Prove $z_1$, $z_2$ ,$z_3$ on complex plane are collinear iff $\frac{z_3-z_1}{z_2-z_1}\in\mathbb R$

Question

Prove that complex numbers $z_1$, $z_2$ ,$z_3$ on complex plane are collinear iff $\displaystyle\frac{z_3-z_1}{z_2-z_1}\in\mathbb R$

I think if $\displaystyle\frac{z_3-z_1}{z_2-z_1}\in\mathbb R$ then $\displaystyle\frac{z_3-z_1}{z_2-z_1}$ lies on the real axis.

So, $\displaystyle\arg\left(\frac{z_3-z_1}{z_2-z_1}\right)=\arg(z_3-z_1)-\arg(z_2-z_1)=0$ or $\pm\pi$.

Can I conclude $z_1, z_2, z_3$ are collinear? and if $z_1, z_2 ,z_3$ on complex plane are collinear. How to prove $\displaystyle\frac{z_3-z_1}{z_2-z_1}\in\mathbb R$ Please help!

Answer 1

Think of complex numbers as position vectors. For example, $2 + 3i$ can be thought of as the position vector of the point $(2,3)$ in the coordinate plane.
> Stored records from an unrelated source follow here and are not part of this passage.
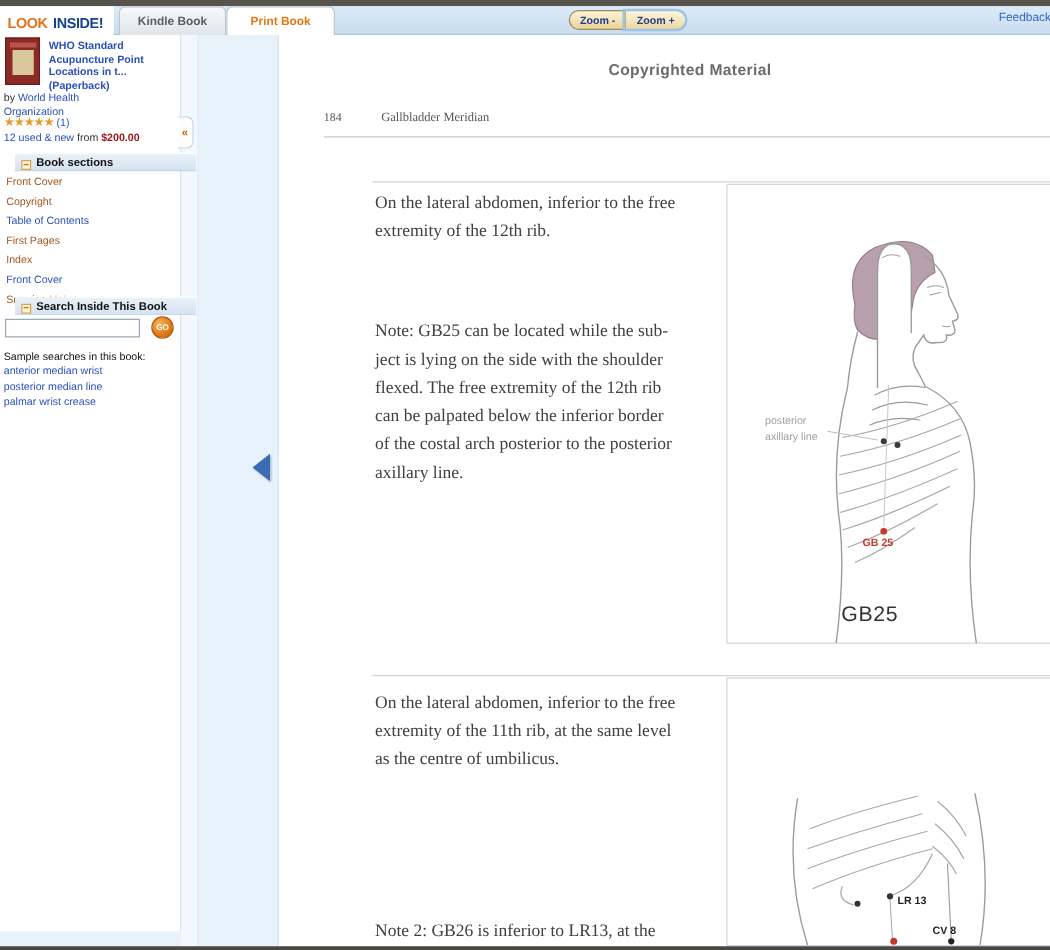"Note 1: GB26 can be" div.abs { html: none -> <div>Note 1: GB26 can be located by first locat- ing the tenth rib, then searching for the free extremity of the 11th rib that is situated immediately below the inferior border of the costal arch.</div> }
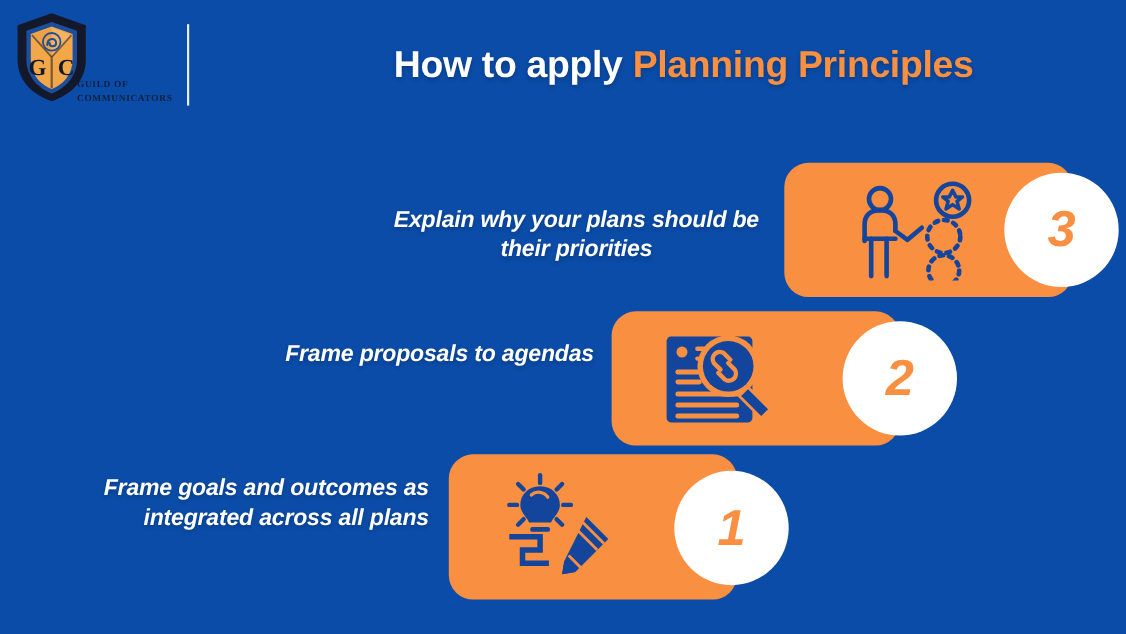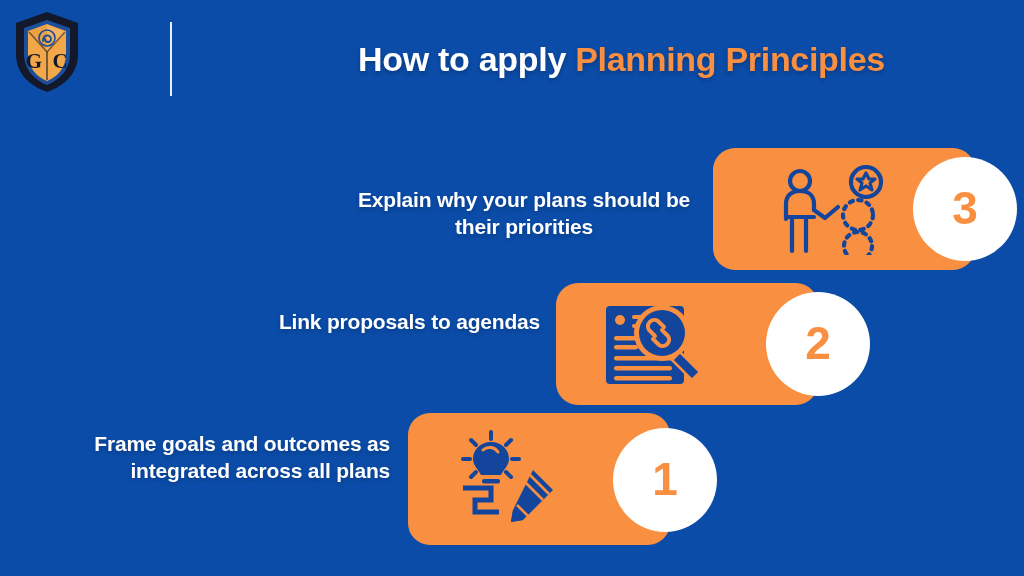"GUILD OF COMMUNICATORS" div.brand-name { html: none -> <div>Guild of Communicators</div> }
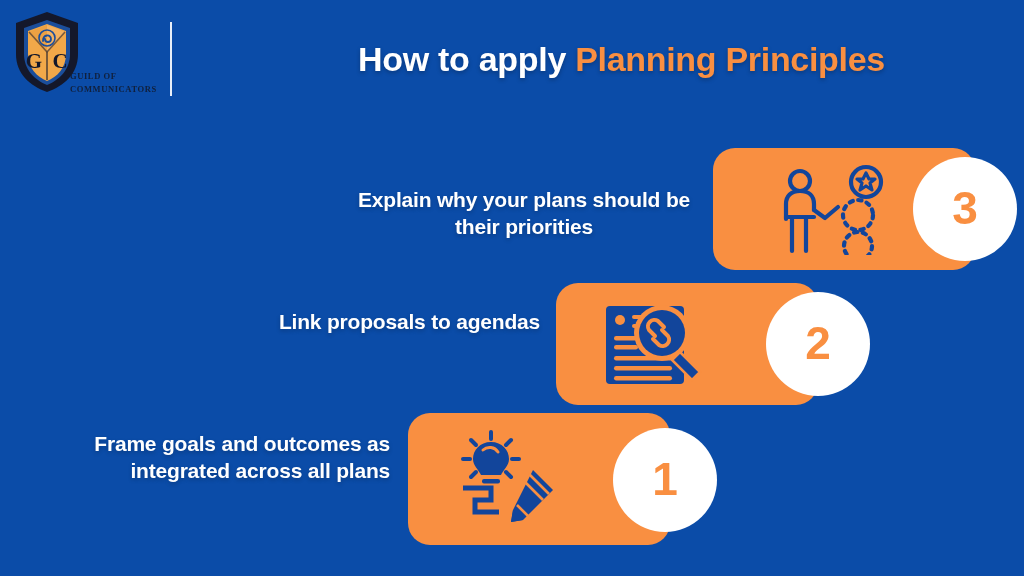"Explain why your plans should" .steps { font-style: none -> italic }
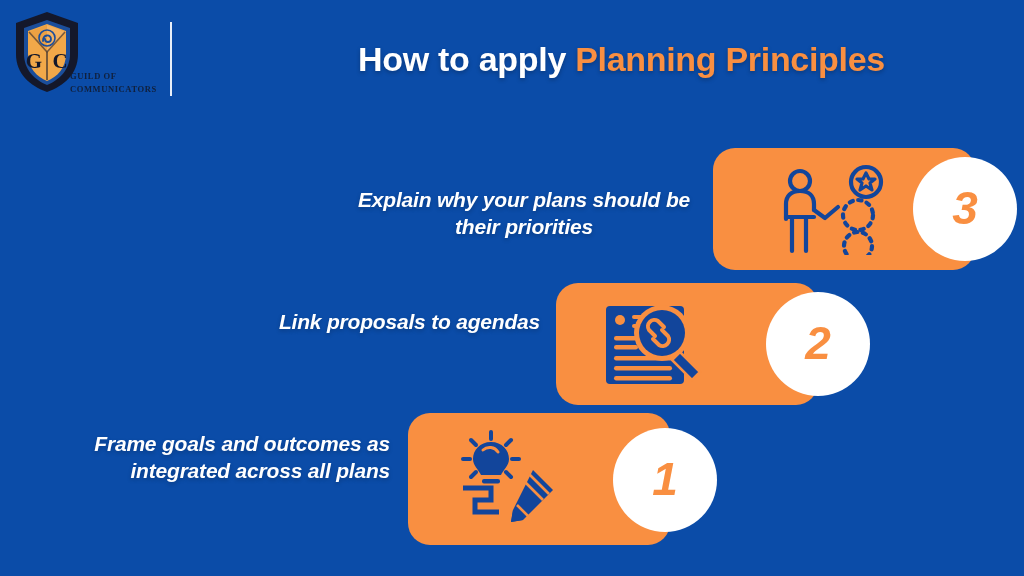"Link proposals to agendas" div.step-label { text: Link -> Frame }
Following this line of reasoning, you can think of $z_1 - z_3$ as a vector starting at $z_3$ and pointing to $z_1$. In other words, $z_1 - z_3$ is the displacement vector if you travel from $z_3$ to $z_1$.

Now if $z_1, z_2, z_3$ are collinear, then the vectors $z_1 - z_3$ and $z_1 - z_2$ must be parallel (or antiparallel) and thus $z_1 - z_3$ = $ \lambda (z_1 - z_2)$ for some $\lambda \in \mathbb{R}$.

Similarly, if $\frac{z_1 - z_3}{z_1 - z_2} = \lambda$ then the vectors $z_1 - z_3$ and $z_1 - z_2$ must be parallel (or antiparallel) and therefore the points $z_1, z_2, z_3$ must be collinear.

As you can see, thinking of complex numbers as vectors can sometimes provide excellent intuition into a seemingly hard problem.

Answer 2

Let $z_3-z_1=a e^{i\alpha}$ and $z_2-z_1=b e^{i\beta}$ to express

$$\frac {z_3-z_1}{z_2-z_1} = \frac {ae^{i\alpha}}{be^{i\beta}} =\frac abe^{i(\alpha-\beta)} =\frac ab [ \cos(\alpha-\beta)+i\sin(\alpha-\beta)] $$

Thus,

$$\frac{z_3-z_1}{z_2-z_1}\in\mathbb R\iff \sin(\alpha-\beta)=0\iff\arg(z_3-z_1)-\arg(z_2-z_1)=n\pi$$